Keywords: Health sciences; Immunity; Machine learning; Mathematical biosciences; Virology.

Graphical abstract

Figure 1

Overview of VESPA VESPA differentiates proteins made by males and females by isotopic labeling and the source of RNA transcripts by fixed nucleotide (nuc) differences between species. After mating, female reproductive tracts are removed, proteins are extracted and digested, and samples are analyzed by liquid chromatography-tandem mass spectrometry. Peptides that match the amino acid (aa) sequence of the male but carry the heavy label of the female are diagnostic for mdFTPs.

Figure 2

mdFTPs are supported by multiple lines of evidence (A) All mdFTPs were identified by a minimum of two heavy peptides, with at least one being diagnostic. Figure indicates the number of genes per mdFTP type, and the filled boxes indicate the properties of each type. The most strongly supported mdFTPs include those identified by multiple diagnostic peptides, in two or more replicates, and/or by both MaxQuant and MSFragger. (B) Mean RNA transfer index (RTI) per gene was higher for high-support mdFTPs [yellow in (A), n = 67] and low-support mdFTPs (n = 99) compared to all other genes with RNA-seq data (n = 9727). (GLMM: gene category χ² = 812.8, p = 2.2e⁻¹⁶). Post hoc tests were performed using Tukey’s method (∗∗∗∗p ≤ 0.0001). Error bars represent standard error of the mean. (C) Venn diagram showing overlap of mdFTPs with D. arizonae SFPs. Low overlap suggests mdFTPs may perform different functions from other proteins in the ejaculate or were not detected by our methods.

Figure 3

mdFTPs have functional significance to reproduction (A) Enrichment of protein domains and GO terms for biological process and molecular function link mdFTPs to processes important for reproduction. This includes enrichment of CAP domains, which are linked to reproduction in diverse organisms, and two domains (serpin family and terpenoid cyclases/protein prenyltransferase alpha-alpha toroid) that have predicted involvement in coagulation. GO terms associated with energy production, oxidative stress response, and immunity were also enriched. Level of enrichment is indicated on the x axis and differentiated by color. (B) List of mdFTPs with protein domains associated with coagulation. Additional domains not necessarily linked to coagulation are also noted.

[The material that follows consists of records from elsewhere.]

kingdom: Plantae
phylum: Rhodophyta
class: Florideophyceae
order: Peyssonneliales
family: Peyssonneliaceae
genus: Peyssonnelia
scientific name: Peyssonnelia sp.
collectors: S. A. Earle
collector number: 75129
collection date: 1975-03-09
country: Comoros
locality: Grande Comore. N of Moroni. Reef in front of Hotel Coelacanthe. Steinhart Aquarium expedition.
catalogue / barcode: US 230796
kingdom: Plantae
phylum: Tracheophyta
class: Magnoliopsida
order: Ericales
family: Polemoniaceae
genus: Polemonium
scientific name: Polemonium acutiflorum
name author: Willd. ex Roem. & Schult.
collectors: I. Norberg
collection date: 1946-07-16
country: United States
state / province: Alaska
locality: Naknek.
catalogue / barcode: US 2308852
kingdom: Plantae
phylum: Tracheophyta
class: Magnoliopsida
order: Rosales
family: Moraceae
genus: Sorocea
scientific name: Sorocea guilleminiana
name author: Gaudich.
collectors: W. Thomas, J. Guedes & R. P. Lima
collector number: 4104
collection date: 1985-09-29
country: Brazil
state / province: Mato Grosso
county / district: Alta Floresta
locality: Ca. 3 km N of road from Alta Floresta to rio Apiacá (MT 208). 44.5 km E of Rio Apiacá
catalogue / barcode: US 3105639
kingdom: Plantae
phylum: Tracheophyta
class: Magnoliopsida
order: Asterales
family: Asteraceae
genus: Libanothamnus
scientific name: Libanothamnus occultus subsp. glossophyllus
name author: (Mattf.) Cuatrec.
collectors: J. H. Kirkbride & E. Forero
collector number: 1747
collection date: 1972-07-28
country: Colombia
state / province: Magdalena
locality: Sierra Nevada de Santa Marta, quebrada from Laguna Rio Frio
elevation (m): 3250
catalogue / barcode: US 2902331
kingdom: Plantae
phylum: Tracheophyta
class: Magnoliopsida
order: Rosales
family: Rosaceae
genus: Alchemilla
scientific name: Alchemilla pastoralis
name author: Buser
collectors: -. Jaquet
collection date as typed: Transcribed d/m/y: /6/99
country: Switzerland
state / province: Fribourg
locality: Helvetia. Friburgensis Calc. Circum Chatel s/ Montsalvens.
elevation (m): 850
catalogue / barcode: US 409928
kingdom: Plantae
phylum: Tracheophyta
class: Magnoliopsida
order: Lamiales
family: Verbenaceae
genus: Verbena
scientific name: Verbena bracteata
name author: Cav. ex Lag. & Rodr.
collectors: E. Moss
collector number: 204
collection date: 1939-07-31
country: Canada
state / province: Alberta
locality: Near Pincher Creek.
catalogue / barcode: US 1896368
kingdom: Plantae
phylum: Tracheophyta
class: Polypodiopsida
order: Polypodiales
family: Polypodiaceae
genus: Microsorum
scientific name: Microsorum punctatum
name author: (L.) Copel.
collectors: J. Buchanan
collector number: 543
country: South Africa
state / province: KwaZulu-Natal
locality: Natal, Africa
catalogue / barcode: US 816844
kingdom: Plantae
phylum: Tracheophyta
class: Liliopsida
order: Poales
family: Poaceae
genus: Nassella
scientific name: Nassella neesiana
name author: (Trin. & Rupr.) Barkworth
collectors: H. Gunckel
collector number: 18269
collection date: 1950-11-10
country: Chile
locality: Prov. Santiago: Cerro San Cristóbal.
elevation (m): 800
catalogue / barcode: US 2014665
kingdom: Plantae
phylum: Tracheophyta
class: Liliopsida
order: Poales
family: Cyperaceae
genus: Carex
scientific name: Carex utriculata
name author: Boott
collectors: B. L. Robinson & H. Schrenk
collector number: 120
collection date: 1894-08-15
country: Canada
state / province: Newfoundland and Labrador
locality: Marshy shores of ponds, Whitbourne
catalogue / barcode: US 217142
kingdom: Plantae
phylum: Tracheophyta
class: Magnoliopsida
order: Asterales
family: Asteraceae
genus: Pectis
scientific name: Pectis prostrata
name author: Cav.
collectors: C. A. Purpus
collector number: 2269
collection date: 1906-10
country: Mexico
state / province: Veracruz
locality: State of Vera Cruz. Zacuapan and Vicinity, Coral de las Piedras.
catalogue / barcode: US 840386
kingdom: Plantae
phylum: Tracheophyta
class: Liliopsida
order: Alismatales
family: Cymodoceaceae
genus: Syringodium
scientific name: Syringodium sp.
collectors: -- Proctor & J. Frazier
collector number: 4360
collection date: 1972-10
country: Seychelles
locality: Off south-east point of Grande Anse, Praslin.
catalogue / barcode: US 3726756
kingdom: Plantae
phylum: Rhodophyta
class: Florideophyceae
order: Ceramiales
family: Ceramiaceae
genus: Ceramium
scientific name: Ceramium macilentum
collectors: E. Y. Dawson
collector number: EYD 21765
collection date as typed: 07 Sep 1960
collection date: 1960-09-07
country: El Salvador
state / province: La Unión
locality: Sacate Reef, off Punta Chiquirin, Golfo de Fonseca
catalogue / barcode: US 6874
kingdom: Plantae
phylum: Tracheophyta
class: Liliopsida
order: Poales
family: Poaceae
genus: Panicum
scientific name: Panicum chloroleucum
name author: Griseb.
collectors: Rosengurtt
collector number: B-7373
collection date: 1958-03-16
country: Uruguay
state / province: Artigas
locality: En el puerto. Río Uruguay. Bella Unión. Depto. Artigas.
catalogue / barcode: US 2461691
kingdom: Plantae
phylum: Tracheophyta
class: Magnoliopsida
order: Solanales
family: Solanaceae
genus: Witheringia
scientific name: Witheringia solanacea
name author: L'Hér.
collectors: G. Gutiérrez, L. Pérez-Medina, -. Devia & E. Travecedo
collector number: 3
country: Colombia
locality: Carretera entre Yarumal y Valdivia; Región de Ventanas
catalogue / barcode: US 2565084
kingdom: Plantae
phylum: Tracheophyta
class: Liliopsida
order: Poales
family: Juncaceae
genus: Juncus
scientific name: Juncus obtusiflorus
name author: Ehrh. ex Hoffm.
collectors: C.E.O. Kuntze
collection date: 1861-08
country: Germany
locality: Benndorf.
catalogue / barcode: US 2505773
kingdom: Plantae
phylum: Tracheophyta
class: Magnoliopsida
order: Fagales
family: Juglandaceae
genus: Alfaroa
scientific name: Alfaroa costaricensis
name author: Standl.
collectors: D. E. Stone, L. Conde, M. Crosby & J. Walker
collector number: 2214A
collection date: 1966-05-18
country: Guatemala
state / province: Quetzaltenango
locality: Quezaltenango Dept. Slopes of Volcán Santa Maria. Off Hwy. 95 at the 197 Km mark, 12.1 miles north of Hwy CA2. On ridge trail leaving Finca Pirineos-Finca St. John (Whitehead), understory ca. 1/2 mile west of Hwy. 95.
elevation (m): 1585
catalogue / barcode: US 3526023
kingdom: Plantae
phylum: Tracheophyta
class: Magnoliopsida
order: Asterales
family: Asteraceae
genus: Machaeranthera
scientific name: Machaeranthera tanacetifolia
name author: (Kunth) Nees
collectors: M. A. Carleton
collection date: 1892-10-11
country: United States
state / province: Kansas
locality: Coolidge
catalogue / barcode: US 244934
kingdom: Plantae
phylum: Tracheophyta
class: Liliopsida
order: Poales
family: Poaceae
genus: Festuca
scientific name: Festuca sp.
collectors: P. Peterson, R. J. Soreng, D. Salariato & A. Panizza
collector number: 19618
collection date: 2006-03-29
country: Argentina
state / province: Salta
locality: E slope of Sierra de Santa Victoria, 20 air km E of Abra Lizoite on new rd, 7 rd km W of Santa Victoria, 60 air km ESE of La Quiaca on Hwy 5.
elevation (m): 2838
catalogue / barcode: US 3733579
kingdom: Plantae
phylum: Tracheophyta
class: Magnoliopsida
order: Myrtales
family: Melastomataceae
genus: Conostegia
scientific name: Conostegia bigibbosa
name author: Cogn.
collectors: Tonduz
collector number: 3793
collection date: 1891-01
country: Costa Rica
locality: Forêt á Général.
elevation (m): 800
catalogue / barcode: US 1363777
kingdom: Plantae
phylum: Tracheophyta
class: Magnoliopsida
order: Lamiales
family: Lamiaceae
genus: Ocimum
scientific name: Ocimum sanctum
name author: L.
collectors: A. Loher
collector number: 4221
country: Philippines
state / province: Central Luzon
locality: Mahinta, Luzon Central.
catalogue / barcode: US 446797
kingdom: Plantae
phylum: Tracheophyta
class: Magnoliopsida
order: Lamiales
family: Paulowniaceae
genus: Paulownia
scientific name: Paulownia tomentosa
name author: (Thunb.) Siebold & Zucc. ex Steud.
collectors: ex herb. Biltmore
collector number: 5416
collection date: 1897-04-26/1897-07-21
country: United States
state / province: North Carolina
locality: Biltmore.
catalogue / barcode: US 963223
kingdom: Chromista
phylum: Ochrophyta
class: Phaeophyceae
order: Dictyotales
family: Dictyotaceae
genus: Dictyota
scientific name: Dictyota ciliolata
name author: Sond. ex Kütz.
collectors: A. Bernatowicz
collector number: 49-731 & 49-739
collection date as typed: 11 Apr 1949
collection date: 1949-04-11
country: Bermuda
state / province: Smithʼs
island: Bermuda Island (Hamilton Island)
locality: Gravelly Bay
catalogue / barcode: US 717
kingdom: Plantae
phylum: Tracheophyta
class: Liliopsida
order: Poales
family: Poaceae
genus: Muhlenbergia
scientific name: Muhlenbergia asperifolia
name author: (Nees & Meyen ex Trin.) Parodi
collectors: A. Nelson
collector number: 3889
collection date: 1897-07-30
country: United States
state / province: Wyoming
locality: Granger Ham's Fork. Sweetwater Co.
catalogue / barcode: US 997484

High-support mdFTPs refer to the 67 in yellow from Figure 2A, whereas low support mdFTPs represent the remaining 99.

Figure 4

Gene KO experiments demonstrate mdFTPs have functional effects on diverse reproductive processes (A) D. arizonae females mated to D. arizonae males with the ARI26694 KO mutation had a smaller reaction mass initially, as measured by the average perimeter. However, it degraded more slowly compared to the reaction mass in females mated to WT males (two-way ANOVA: genotype × time interaction, F = 16.5, p = 0.0001). Post hoc comparisons were performed using Tukey’s method (∗∗p ≤ 0.01). KO-0 h: n = 26; WT-0 h: n = 35; KO-6 h: n = 24; WT-6 h: n = 15. Error bars represent 95% confidence intervals of estimated marginal means. (B) D. arizonae females mated to D. arizonae males with the ARI/11629 KO mutation had a larger reaction mass than females mated to WT males (two-way ANOVA: genotype, F = 12.0, p = 0.0007). KO-0 h: n = 42; WT-0 h: n = 41; KO-6 h: n = 41; WT-6 h: n = 50. The dashed line indicates the mean perimeter of unmated female lower reproductive tract. Error bars represent 95% confidence intervals of estimated marginal means. (C) D. arizonae females mated to D. arizonae males with a ARI11629 KO mutation laid more unfertilized eggs on days one and three postmating compared to females mated to WT males (GLM: genotype × day interaction, χ² = 17.2, p = 0.0002). Post hoc comparisons were performed using Tukey’s method (∗∗∗p > 0.001). Error bars represent 95% confidence intervals of estimated marginal means. WT-D1: n = 119; KO-D1: n = 44; WT-D3: n = 104; KO-D3 n = 360; WT-D5 n = 131; KO-D5 n = 90.